== Work to be completed ==
What you return must match the data below exactly, minus any pictures.
═════ Collected data
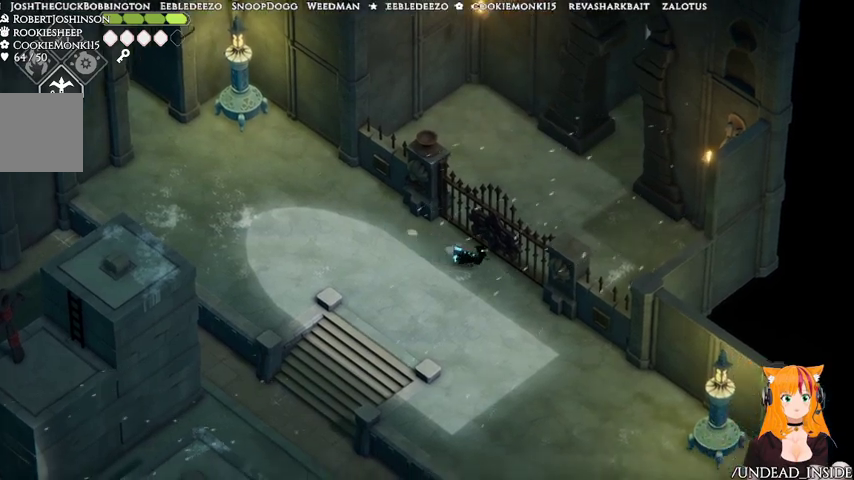
{"buttons": [], "left_stick": "down-left", "right_stick": "center", "events": [[33, "left_stick", "up-right"], [100, "left_stick", "center"], [333, "left_stick", "down-left"]]}
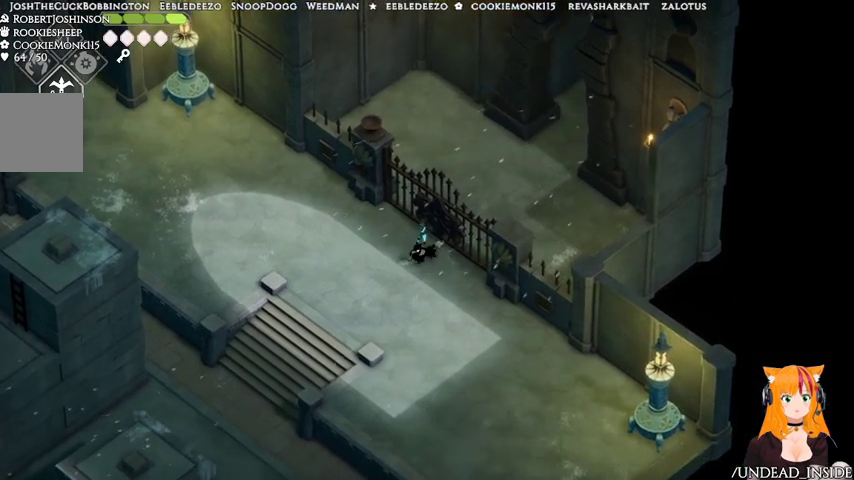
{"buttons": [], "left_stick": "down-left", "right_stick": "center", "events": [[100, "A", "down"], [500, "A", "up"]]}
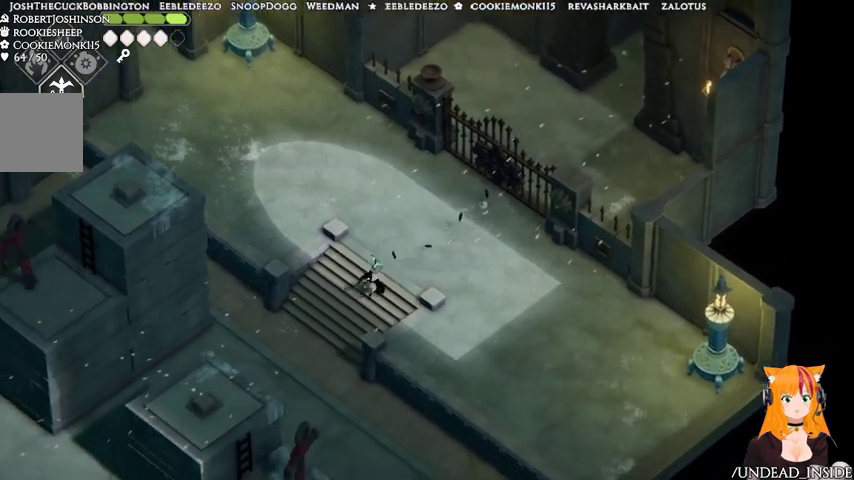
{"buttons": [], "left_stick": "down-left", "right_stick": "center"}
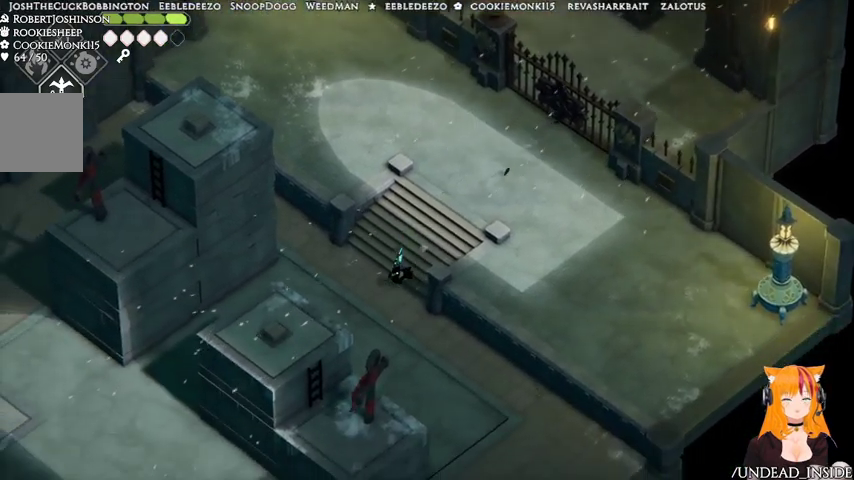
{"buttons": [], "left_stick": "down", "right_stick": "center", "events": [[500, "left_stick", "down"]]}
══════════
== Reply ==
{"buttons": [], "left_stick": "down-left", "right_stick": "center", "events": [[33, "left_stick", "up-right"], [100, "left_stick", "center"], [333, "left_stick", "down-left"]]}
{"buttons": [], "left_stick": "down-left", "right_stick": "center", "events": [[100, "A", "down"], [500, "A", "up"]]}
{"buttons": [], "left_stick": "down-left", "right_stick": "center"}
{"buttons": [], "left_stick": "down", "right_stick": "center", "events": [[500, "left_stick", "down"]]}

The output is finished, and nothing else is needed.